Complete step by step answer:
Let us write the expression given in the above question as
$\Rightarrow E={{x}^{6}}-{{y}^{6}}$
Using the properties of the exponents, we can write the above expression as
$\Rightarrow E={{\left( {{x}^{2}} \right)}^{3}}-{{\left( {{y}^{2}} \right)}^{3}}$
Now, we know the algebraic identity given by ${{a}^{3}}-{{b}^{3}}=\left( a-b \right)\left( {{a}^{2}}+ab+{{b}^{2}} \right)$. On putting $a={{x}^{2}}$ and $b={{y}^{2}}$ into this identity, we can write the above expression as
$\begin{align}
  & \Rightarrow E=\left( {{x}^{2}}-{{y}^{2}} \right)\left( {{\left( {{x}^{2}} \right)}^{2}}+{{x}^{2}}{{y}^{2}}+{{\left( {{y}^{2}} \right)}^{2}} \right) \\
 & \Rightarrow E=\left( {{x}^{2}}-{{y}^{2}} \right)\left( {{x}^{4}}+{{x}^{2}}{{y}^{2}}+{{y}^{4}} \right) \\
\end{align}$
Now, we also know the algebraic identity given by ${{a}^{2}}-{{b}^{2}}=\left( a+b \right)\left( a-b \right)$. On putting $a=x$, and $b=y$ in this identity, we will get ${{x}^{2}}-{{y}^{2}}=\left( x+y \right)\left( x-y \right)$ so that we can write the above expression as
\[\Rightarrow E=\left( x+y \right)\left( x-y \right)\left( {{x}^{4}}+{{x}^{2}}{{y}^{2}}+{{y}^{4}} \right)\]

Hence, we have finally simplified the expression given to us in the question as \[\left( x+y \right)\left( x-y \right)\left( {{x}^{4}}+{{x}^{2}}{{y}^{2}}+{{y}^{4}} \right)\].

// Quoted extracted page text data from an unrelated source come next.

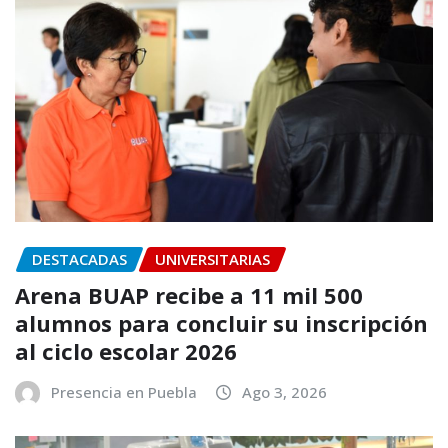
DESTACADAS
UNIVERSITARIAS
Arena BUAP recibe a 11 mil 500
alumnos para concluir su inscripción
al ciclo escolar 2026
Presencia en Puebla
Ago 3, 2026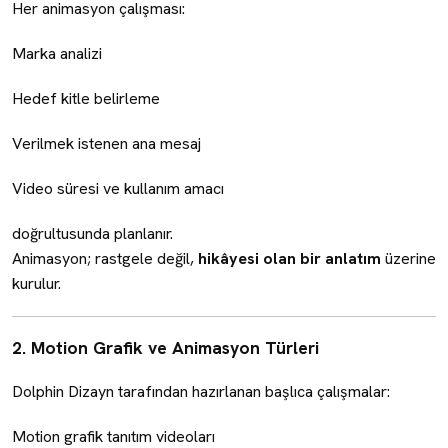
Her animasyon çalışması:
Marka analizi
Hedef kitle belirleme
Verilmek istenen ana mesaj
Video süresi ve kullanım amacı
doğrultusunda planlanır.
Animasyon; rastgele değil,
hikâyesi olan bir anlatım
üzerine
kurulur.
2. Motion Grafik ve Animasyon Türleri
Dolphin Dizayn tarafından hazırlanan başlıca çalışmalar:
Motion grafik tanıtım videoları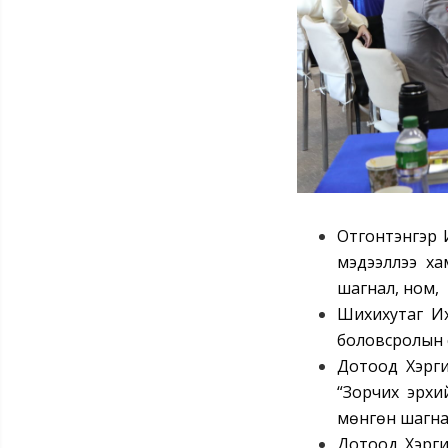
Отгонтэнгэр 
мэдээллээ ха
шагнал, ном,
Шихихутаг Их
боловсролын с
Дотоод Хэрги
“Зорчих эрхий
мөнгөн шагн
Дотоод Хэрги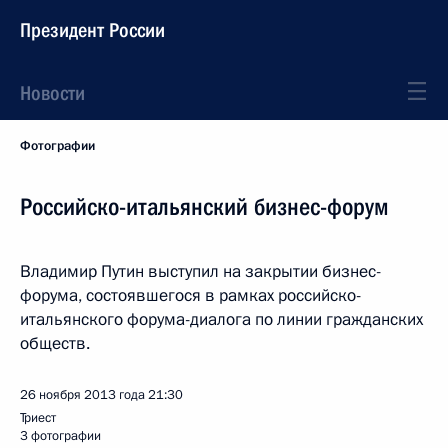
Президент России
Новости
Фотографии
Российско-итальянский бизнес-форум
Владимир Путин выступил на закрытии бизнес-
форума, состоявшегося в рамках российско-
итальянского форума-диалога по линии гражданских
обществ.
26 ноября 2013 года
21:30
Триест
3 фотографии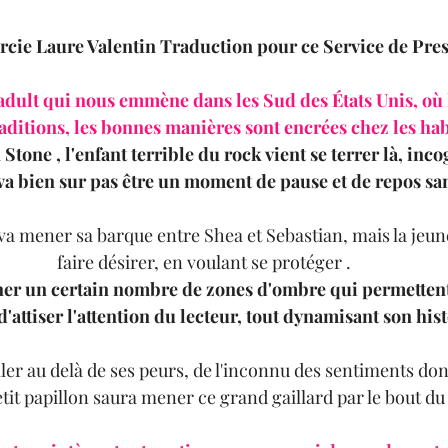
rcie Laure Valentin Traduction pour ce Service de Pres
ult qui nous emmène dans les Sud des États Unis, où 
traditions, les bonnes manières sont encrées chez les hab
tone , l'enfant terrible du rock vient se terrer là, inco
ça va bien sur pas être un moment de pause et de repos s
i va mener sa barque entre Shea et Sebastian, mais la jeun
faire désirer, en voulant se protéger .
aner un certain nombre de zones d'ombre qui permettent 
d'attiser l'attention du lecteur, tout dynamisant son hist
ler au delà de ses peurs, de l'inconnu des sentiments dont
etit papillon saura mener ce grand gaillard par le bout du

Note: We must remember all the algebraic identities in order to solve these types of questions. For simplifying the given expression, we can also write it as ${{\left( {{x}^{3}} \right)}^{2}}-{{\left( {{y}^{3}} \right)}^{2}}$. In this case, we have to use the algebraic identity given by ${{a}^{2}}-{{b}^{2}}=\left( a+b \right)\left( a-b \right)$ to simplify it as $\left( {{x}^{3}}+{{y}^{3}} \right)\left( {{x}^{3}}-{{y}^{3}} \right)$. Then we need to use the algebraic identities ${{a}^{3}}-{{b}^{3}}=\left( a-b \right)\left( {{a}^{2}}+ab+{{b}^{2}} \right)$ and ${{a}^{3}}+{{b}^{3}}=\left( a+b \right)\left( {{a}^{2}}-ab+{{b}^{2}} \right)$ to finally obtain the simplified expression.